Exercise objective
Search each line below for "Left", then return the lines where it appears.

Supplied entries
■ ■ ■

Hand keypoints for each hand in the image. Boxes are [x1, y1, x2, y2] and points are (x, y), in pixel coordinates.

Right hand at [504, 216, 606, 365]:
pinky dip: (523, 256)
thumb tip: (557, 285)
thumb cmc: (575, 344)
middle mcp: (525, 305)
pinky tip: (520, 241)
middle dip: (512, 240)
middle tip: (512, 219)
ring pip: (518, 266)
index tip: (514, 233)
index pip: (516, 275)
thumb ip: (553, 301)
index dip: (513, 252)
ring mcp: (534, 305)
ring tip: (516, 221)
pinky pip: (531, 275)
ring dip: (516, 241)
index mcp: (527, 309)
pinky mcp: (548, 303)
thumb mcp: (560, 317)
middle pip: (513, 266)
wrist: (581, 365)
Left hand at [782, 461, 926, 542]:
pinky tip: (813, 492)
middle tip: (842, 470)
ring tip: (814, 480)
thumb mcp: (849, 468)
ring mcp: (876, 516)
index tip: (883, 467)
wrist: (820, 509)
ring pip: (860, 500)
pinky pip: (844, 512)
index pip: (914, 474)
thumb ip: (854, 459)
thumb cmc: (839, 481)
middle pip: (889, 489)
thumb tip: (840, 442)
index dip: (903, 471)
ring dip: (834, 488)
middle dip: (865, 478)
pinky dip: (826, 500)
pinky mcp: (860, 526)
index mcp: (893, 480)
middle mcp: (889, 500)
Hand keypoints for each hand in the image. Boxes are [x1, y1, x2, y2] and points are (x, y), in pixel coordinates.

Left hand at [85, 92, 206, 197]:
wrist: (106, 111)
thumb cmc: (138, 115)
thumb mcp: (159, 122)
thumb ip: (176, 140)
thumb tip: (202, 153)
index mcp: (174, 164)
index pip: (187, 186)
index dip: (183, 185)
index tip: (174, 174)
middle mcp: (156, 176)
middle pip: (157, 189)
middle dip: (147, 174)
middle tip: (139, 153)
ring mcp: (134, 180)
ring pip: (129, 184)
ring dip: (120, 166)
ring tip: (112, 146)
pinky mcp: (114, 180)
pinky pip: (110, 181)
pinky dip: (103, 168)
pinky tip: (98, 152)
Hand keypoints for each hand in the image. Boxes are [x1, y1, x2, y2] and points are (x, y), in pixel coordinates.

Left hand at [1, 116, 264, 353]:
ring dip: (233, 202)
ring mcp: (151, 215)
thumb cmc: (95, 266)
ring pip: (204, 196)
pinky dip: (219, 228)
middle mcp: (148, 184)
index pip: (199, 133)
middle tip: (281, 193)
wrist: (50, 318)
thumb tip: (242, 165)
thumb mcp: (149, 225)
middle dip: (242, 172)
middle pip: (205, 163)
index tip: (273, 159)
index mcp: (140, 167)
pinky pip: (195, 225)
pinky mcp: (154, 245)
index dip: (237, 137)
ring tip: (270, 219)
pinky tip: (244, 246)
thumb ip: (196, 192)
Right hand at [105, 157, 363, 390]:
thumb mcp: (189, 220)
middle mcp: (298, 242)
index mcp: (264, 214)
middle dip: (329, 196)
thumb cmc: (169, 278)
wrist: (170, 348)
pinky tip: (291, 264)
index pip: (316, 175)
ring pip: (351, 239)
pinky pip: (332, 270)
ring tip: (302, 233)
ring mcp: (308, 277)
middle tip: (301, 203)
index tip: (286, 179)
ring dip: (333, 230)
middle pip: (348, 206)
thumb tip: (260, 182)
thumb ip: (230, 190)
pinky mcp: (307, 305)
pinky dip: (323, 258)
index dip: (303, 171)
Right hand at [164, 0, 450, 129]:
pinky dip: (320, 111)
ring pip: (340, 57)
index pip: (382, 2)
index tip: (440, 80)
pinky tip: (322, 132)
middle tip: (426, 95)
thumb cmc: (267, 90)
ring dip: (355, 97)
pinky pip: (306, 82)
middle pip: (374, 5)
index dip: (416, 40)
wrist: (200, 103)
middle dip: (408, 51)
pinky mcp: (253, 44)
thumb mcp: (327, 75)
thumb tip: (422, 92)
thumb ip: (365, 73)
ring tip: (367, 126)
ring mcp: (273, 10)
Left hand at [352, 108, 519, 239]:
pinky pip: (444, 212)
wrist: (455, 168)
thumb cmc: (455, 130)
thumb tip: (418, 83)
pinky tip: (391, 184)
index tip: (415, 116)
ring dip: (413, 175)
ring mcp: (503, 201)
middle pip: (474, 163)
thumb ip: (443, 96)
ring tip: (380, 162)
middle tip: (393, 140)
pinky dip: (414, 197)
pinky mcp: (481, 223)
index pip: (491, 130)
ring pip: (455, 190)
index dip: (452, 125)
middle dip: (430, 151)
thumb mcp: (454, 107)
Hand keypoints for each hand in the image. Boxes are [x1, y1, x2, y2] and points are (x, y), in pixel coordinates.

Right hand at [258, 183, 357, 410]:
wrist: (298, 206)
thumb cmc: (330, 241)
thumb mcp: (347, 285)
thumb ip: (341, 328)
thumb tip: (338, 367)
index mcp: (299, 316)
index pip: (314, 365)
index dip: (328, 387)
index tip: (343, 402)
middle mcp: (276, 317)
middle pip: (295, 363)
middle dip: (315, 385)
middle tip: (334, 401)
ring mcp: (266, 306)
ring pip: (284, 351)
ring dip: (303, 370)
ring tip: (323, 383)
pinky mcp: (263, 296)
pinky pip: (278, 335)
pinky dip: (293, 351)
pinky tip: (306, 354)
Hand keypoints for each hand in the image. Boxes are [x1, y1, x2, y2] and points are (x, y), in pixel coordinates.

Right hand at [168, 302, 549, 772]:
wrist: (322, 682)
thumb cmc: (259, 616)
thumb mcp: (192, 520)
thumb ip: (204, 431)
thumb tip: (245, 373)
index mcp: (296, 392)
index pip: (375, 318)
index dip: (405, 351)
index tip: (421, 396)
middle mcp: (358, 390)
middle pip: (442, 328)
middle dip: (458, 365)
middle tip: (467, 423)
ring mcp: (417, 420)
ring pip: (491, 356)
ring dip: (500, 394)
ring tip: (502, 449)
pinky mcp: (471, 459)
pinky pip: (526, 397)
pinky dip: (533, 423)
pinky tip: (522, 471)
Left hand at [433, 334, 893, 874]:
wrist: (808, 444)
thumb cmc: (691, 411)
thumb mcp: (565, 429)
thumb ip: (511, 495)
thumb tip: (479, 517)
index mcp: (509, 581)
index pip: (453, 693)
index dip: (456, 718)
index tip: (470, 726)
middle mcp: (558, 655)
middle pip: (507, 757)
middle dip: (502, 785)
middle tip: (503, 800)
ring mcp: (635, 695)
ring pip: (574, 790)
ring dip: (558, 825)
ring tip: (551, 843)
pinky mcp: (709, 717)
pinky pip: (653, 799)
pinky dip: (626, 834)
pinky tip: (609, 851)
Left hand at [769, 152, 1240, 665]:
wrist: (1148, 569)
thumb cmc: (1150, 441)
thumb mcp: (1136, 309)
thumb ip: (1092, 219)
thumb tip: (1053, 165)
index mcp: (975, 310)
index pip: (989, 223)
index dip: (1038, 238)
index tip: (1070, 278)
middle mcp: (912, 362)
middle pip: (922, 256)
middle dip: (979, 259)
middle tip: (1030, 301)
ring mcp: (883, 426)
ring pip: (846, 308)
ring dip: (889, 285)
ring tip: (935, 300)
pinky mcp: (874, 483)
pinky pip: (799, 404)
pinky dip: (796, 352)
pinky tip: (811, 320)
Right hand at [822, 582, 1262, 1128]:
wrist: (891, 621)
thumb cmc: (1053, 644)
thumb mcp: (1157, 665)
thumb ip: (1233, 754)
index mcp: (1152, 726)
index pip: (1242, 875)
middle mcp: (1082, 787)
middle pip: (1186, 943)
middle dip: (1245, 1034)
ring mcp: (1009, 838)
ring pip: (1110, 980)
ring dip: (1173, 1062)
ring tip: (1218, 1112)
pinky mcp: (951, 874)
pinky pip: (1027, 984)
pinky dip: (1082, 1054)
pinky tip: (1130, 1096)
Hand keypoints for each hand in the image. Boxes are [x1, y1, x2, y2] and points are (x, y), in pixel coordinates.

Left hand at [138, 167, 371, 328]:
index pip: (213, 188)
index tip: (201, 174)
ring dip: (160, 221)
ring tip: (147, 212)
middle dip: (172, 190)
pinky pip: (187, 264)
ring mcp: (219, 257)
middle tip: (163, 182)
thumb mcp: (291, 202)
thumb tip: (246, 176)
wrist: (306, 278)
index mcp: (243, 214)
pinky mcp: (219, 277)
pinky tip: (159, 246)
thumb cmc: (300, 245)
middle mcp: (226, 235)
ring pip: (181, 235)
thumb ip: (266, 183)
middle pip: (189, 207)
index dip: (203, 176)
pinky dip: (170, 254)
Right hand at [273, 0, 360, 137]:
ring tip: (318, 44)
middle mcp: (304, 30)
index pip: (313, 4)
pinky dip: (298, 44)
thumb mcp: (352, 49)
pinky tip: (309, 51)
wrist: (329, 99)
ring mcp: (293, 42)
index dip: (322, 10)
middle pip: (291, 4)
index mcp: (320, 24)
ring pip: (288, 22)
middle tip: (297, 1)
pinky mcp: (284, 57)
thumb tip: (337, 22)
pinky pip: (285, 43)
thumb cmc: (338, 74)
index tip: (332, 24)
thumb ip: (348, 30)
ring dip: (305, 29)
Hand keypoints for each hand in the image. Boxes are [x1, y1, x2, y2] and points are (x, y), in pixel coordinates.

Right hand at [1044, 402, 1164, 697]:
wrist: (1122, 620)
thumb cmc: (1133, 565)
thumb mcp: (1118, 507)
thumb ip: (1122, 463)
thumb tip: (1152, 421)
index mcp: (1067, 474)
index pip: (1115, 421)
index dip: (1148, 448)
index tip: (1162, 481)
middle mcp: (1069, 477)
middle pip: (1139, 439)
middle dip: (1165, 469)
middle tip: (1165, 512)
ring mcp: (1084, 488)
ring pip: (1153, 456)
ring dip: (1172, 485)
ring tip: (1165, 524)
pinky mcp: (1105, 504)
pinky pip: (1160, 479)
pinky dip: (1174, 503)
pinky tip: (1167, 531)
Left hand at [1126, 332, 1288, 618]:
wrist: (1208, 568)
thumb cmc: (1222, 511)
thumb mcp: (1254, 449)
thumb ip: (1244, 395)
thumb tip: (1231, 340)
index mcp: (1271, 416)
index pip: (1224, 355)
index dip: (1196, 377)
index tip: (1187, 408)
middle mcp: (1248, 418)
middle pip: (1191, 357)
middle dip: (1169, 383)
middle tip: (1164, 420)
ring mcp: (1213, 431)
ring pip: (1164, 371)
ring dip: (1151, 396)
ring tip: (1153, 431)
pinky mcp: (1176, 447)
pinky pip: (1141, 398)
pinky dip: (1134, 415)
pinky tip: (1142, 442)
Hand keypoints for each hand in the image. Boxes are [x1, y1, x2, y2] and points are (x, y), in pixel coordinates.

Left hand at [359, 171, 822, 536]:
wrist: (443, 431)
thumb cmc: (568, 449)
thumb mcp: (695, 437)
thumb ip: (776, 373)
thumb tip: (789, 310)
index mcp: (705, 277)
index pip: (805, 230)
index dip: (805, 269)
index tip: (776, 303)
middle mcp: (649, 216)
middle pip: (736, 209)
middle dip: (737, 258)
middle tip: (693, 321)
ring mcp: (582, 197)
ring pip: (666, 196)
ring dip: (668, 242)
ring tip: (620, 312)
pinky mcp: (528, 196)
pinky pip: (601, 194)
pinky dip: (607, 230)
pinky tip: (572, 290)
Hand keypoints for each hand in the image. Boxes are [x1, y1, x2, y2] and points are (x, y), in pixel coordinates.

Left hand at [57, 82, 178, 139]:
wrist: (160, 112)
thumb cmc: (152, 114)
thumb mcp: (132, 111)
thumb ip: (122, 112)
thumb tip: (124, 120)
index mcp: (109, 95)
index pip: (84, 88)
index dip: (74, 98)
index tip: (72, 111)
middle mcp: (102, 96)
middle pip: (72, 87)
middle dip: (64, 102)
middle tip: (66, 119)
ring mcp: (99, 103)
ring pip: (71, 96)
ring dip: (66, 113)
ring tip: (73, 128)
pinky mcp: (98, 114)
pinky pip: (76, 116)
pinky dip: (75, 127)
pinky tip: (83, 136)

■ ■ ■

Solution to this task
Left hand at [782, 461, 926, 542]:
Left hand at [85, 92, 206, 197]:
Left hand at [1, 116, 264, 353]:
Left hand at [352, 108, 519, 239]:
Left hand at [433, 334, 893, 874]:
Left hand at [769, 152, 1240, 665]:
Left hand at [138, 167, 371, 328]:
Left hand at [1126, 332, 1288, 618]:
Left hand at [359, 171, 822, 536]:
Left hand at [57, 82, 178, 139]:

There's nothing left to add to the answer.